[EXERCISE DATA]
#####

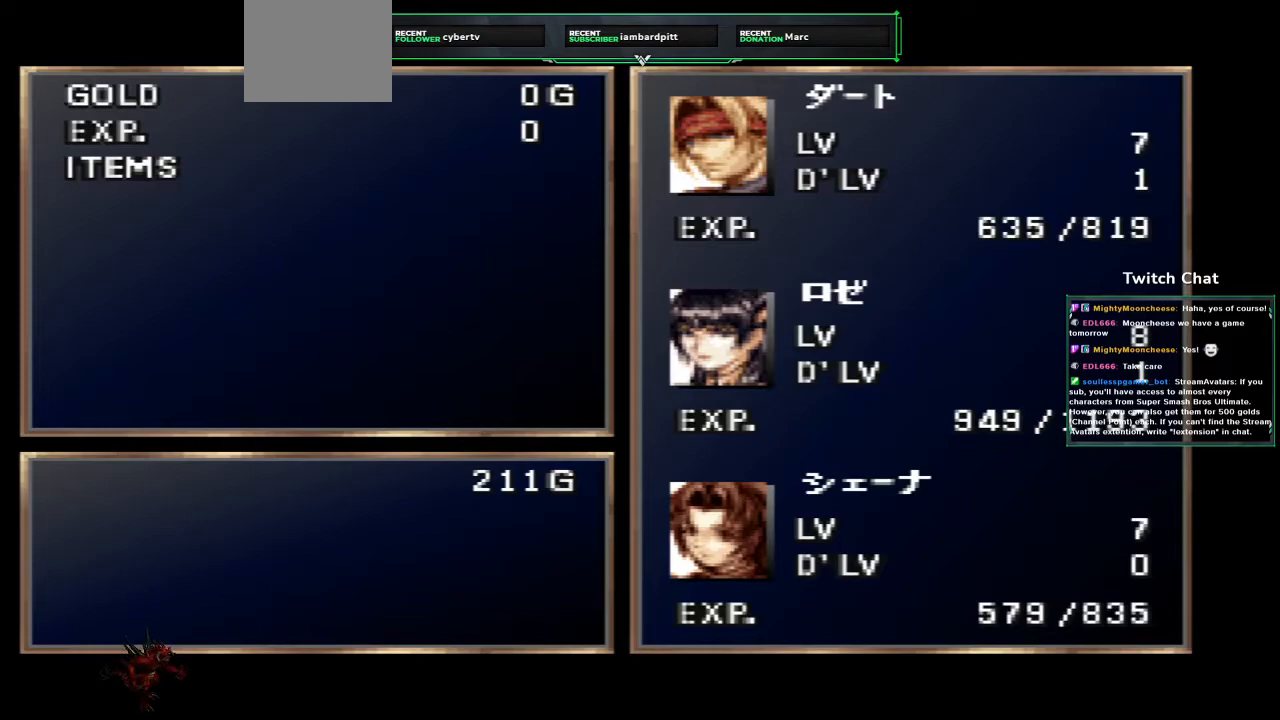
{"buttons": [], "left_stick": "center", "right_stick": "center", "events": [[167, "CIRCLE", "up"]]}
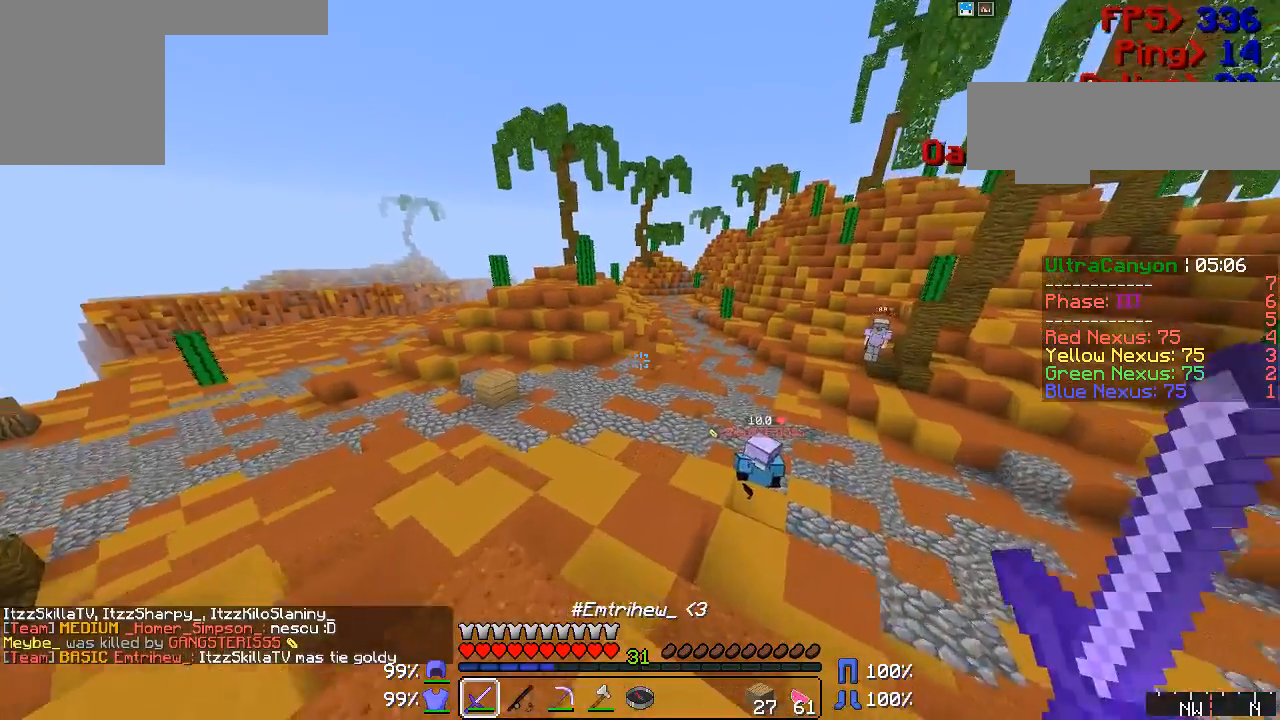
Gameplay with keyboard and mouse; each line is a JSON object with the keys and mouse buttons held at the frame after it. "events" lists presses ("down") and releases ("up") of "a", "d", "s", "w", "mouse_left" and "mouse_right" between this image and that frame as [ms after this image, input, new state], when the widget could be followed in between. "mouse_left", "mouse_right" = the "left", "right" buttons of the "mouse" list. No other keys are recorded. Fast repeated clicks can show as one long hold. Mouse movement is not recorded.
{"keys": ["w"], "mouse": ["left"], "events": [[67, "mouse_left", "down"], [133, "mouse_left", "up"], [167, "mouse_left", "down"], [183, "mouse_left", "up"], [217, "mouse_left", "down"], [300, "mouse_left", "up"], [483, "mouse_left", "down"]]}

#####

[REQUIRED WORK] Your reply should contain only an exact copy of the lines from the beginning of the material through the line with "Gameplay with keyboard", both ends included, with the pictures removed.

[ANSWER TO THIS TASK]
{"buttons": [], "left_stick": "center", "right_stick": "center", "events": [[167, "CIRCLE", "up"]]}
Gameplay with keyboard and mouse; each line is a JSON object with the keys and mouse buttons held at the frame after it. "events" lists presses ("down") and releases ("up") of "a", "d", "s", "w", "mouse_left" and "mouse_right" between this image and that frame as [ms after this image, input, new state], when the widget could be followed in between. "mouse_left", "mouse_right" = the "left", "right" buttons of the "mouse" list. No other keys are recorded. Fast repeated clicks can show as one long hold. Mouse movement is not recorded.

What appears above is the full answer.